How to complete this task:
Which lines in the data below contain the word "there" with matching case? Copy out each of those lines.

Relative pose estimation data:
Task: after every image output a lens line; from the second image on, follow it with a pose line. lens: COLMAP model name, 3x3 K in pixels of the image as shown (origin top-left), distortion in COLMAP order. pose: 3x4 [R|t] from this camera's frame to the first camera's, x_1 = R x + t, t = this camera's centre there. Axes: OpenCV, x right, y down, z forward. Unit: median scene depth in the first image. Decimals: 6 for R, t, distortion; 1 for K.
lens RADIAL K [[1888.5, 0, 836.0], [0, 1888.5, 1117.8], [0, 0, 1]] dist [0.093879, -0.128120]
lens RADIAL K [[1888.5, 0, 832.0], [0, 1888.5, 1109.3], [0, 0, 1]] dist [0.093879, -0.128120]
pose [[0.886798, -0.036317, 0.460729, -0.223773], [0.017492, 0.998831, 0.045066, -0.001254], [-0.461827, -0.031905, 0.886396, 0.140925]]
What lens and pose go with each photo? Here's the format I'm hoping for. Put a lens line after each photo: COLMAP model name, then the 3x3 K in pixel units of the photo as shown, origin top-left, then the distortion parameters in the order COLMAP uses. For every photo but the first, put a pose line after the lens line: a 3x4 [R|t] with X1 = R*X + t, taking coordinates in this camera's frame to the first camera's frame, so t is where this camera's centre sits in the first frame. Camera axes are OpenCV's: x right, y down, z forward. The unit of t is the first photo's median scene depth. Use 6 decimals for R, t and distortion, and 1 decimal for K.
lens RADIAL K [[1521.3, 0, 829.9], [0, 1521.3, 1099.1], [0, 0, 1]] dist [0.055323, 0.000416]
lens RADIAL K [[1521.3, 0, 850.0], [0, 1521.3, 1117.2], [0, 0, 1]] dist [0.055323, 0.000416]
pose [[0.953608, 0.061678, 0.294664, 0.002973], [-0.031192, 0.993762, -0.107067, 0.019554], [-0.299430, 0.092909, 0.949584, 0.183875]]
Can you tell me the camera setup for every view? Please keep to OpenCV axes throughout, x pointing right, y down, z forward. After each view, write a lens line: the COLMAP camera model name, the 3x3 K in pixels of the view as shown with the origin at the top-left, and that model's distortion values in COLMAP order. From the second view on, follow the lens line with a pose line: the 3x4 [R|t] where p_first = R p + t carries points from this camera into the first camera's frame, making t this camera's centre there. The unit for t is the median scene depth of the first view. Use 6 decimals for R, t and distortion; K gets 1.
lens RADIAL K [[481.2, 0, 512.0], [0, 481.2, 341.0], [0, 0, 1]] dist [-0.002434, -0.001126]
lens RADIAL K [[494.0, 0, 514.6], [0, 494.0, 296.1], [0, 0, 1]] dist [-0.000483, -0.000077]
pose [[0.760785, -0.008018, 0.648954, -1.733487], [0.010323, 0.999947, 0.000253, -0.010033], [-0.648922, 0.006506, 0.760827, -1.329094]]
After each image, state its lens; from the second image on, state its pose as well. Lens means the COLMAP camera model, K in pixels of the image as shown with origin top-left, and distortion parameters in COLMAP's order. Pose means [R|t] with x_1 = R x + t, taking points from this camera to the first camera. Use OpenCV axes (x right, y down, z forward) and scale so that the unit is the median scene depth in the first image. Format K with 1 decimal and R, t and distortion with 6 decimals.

Solution to this problem:
Task: after every image output a lens line; from the second image on, follow it with a pose line. lens: COLMAP model name, 3x3 K in pixels of the image as shown (origin top-left), distortion in COLMAP order. pose: 3x4 [R|t] from this camera's frame to the first camera's, x_1 = R x + t, t = this camera's centre there. Axes: OpenCV, x right, y down, z forward. Unit: median scene depth in the first image. Decimals: 6 for R, t, distortion; 1 for K.
Can you tell me the camera setup for every view? Please keep to OpenCV axes throughout, x pointing right, y down, z forward. After each view, write a lens line: the COLMAP camera model name, the 3x3 K in pixels of the view as shown with the origin at the top-left, and that model's distortion values in COLMAP order. From the second view on, follow the lens line with a pose line: the 3x4 [R|t] where p_first = R p + t carries points from this camera into the first camera's frame, making t this camera's centre there. The unit for t is the median scene depth of the first view. Use 6 decimals for R, t and distortion; K gets 1.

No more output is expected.